Want to learn Perl? Good tutorials can be hard to find, and many of the top tutorials that Google directs people towards were written over 10 years ago and do not teach best practices. In fact, some of the practices that they encourage are downright bad practices. If you’re just starting out with Perl and you want to learn modern Perl programming techniques and practices start with a tutorial that was written recently using a modern version of Perl.
I recommend the following guides:
- Modern Perl by Chromatic. Yes, he sells this as a book (which you should buy), but you can also download the PDF version for free (as well as other electronic formats) if you want to check it out.
- Learn Perl by Eric Wilhelm @ Scratch Computing. Quick tutorial that teaches Perl using modern features from Perl 5.10+.
- Perl tutorial videos by Gabor Szabo. Gabor has been teaching Perl classes for over 13 years. This series of video tutorials was taken from some of his recent classes.
- Perl Tutorial for Beginners. Udemy offers a free tutorial beginners and a series of video lectures for $29.
Once you’ve digested the basics, move on to these more advanced topics:
- Perl for Facebook – Write a Perl program that works with Facebook data, pulling data from and updating information on Facebook.

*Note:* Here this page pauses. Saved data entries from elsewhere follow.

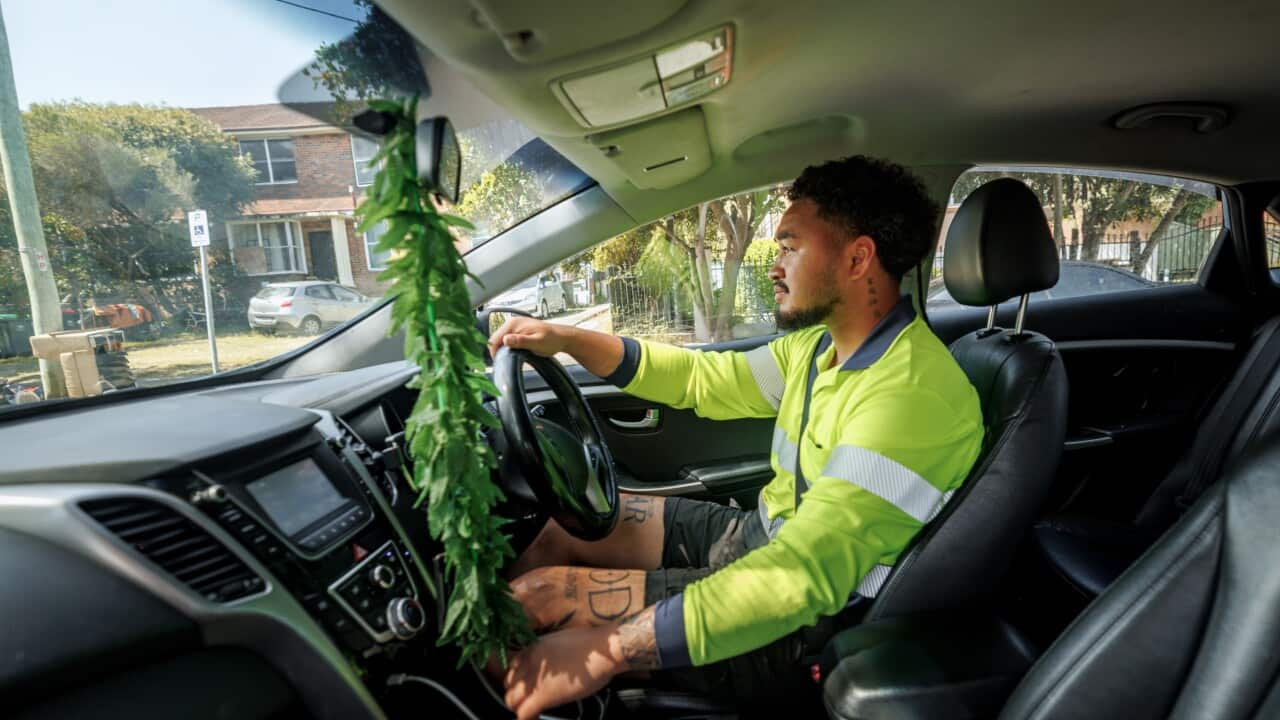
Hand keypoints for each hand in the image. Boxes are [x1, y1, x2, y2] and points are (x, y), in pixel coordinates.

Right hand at [488, 316, 572, 359]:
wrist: (561, 337)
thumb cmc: (552, 340)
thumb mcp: (536, 343)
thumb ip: (521, 341)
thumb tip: (506, 340)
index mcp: (514, 324)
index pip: (494, 338)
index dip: (495, 352)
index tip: (500, 361)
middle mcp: (512, 323)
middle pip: (496, 339)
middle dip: (498, 351)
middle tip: (507, 361)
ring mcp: (515, 326)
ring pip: (501, 340)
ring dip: (503, 349)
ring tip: (512, 357)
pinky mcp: (518, 331)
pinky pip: (507, 340)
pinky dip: (508, 347)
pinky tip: (514, 353)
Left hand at [503, 624, 622, 719]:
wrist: (603, 650)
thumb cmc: (590, 645)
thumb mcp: (559, 641)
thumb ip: (546, 655)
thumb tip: (548, 666)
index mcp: (532, 649)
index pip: (511, 669)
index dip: (518, 680)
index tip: (527, 686)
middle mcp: (528, 663)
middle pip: (507, 685)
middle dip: (516, 694)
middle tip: (529, 700)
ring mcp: (534, 680)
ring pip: (511, 700)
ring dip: (520, 707)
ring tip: (533, 710)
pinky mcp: (544, 695)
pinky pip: (523, 713)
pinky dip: (527, 718)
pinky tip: (536, 718)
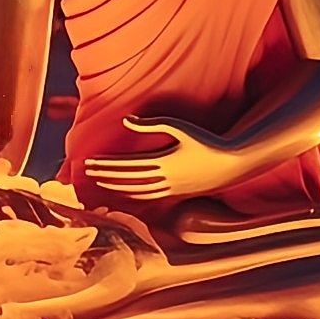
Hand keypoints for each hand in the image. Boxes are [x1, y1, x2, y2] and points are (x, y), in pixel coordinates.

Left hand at [83, 115, 239, 201]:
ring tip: (100, 181)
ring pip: (137, 191)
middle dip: (106, 175)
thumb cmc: (207, 141)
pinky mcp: (178, 194)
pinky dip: (133, 196)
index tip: (90, 162)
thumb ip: (152, 124)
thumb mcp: (179, 127)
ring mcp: (171, 189)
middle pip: (127, 179)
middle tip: (87, 171)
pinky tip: (124, 193)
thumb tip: (126, 120)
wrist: (232, 164)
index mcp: (164, 163)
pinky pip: (149, 198)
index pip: (127, 165)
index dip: (107, 164)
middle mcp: (165, 180)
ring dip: (116, 186)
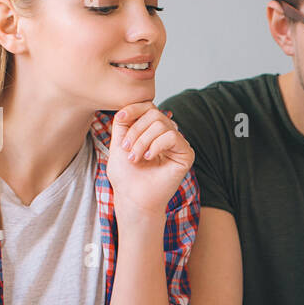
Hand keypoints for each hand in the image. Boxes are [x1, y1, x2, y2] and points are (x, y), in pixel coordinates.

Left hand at [107, 102, 194, 219]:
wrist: (132, 197)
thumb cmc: (126, 176)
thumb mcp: (118, 143)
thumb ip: (123, 123)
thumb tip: (126, 107)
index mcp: (152, 131)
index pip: (148, 108)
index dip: (134, 109)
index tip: (119, 119)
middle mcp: (167, 135)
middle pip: (154, 113)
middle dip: (136, 130)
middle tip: (127, 149)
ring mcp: (178, 144)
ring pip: (162, 124)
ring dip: (143, 140)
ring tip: (135, 157)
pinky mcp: (186, 154)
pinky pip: (172, 136)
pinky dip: (156, 145)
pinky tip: (149, 158)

- Net::Twitter – You can also write Perl apps that work with Twitter using Twitter API calls in Perl.
- Moose – Moose is a complete object system for Perl. You can create objects from scratch using Perl, or you can use any one of dozens of modules that create objects for you. Moose is an easy to use and comprehensive object system, well worth the time to learn.
- DBIx::Class – Object-relational mapping simplified. Store your objects in a database.
- Dancer – A micro web application framework for Perl. Fast, lightweight, and powerful.
- Catalyst – Web framework for Perl similar to Ruby on Rails.
- PSGI/Plack– From the website: “PSGI is an interface between Perl web applications and web servers, and Plack is a Perl module and toolkit that contains PSGI middleware, helpers and adapters to web servers.” If you’re writing large, scalable, service-oriented web applications in Perl, check out PSGI/Plack.